Bezkarny - Remigiusz Mróz
Najnowsza powieść Remigiusza Mroza - czy autor utrzymał poziom?
Ela jedzie metrem do Lasu Kabackiego, w planie ma także gofry. Naprzeciwko siedzi mężczyzna, czytający Williama Faulknera. Delikatnie zagaduje, wysiada i podąża z nią. Ma na imię Norwid i też zamawia gryczane z masłem orzechowym... tak rozpoczyna się znajomość.
Ela nie poradziła sobie z odejściem ukochanego po 10-letnim związku. Stalkowała nową dziewczynę Daniela, z którym dawniej chodziła na gofry. Teraz ta ostatnia zaginęła.
Bezkarny jest dobrze skonstruowanym kryminałem, z odpowiednią dynamiką. Mróz, jak to ma w zwyczaju, tworzy odpowiednie zwroty akcji, tasuje wydarzeniami i bohaterami jak sprawny krupier.
Niby do niczego nie można się przyczepić, jednak zabrakło jakiejś iskry, błysku. Może już zbyt mocno znam styl autora, aby jego świetne opanowanie gatunku literatury popularnej było dla mnie zaskoczeniem.
Jest takie powiedzenie: lepsze jest wrogiem dobrego. Bezkarny to naprawdę przyzwoity kryminał, gdzie znajdziemy i wątki romantyczne, i nieskalanych złem bohaterów, ale jak śpiewa Maryla Rodowicz: to już było.

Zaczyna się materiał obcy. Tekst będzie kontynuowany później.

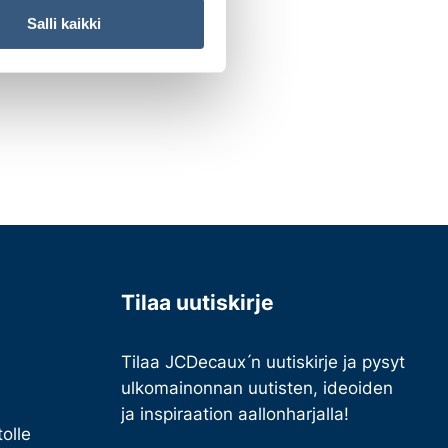
Salli kaikki
Tilaa uutiskirje
Tilaa JCDecaux ́n uutiskirje ja pysyt
ulkomainonnan uutisten, ideoiden
ja inspiraation aallonharjalla!
olle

Nic nas (fanów Mroza) tu przesadnie nie zdziwi, zaintryguje - może owszem. Momentami wręcz będzie się dłużyło (sceny przesłuchań policyjnych). A zabieg prowadzenia narracji z różnych perspektyw jest w porządku. Zakończenie zaś... dość przewidywalne.
Nie jest to część serii, więc jeśli jeszcze nie mieliście spotkania z najbardziej płodnym, współczesnym, polskim pisarzem (czy to w ogóle możliwe?), Bezkarny to świetna książka (nr 105) na początek. Ma wszelkie zalety autora.
Nowa powieść to jednak taki... ziemniak. Lubicie ziemniaki? Możecie je jeść na obiad codziennie. Ziemniaki są dobre. Nie ma w nich nic złego. Tylko czasem, człowiek zjadłby je pod inną postacią... z inną przyprawą... albo po prostu wybrał makaron.
Toteż zawodu z książką nie będzie, jest naprawdę przyzwoita. Tylko oczekiwałabym większego zróżnicowania stylu. To w Rejsie pada zdanie, że lubi się piosenki, które się już zna. I ja Bezkarnego lubię... a chciałabym się w lekturze zakochać. Toteż, Panie Mróz czekamy na więcej, wiemy, że Pana stać!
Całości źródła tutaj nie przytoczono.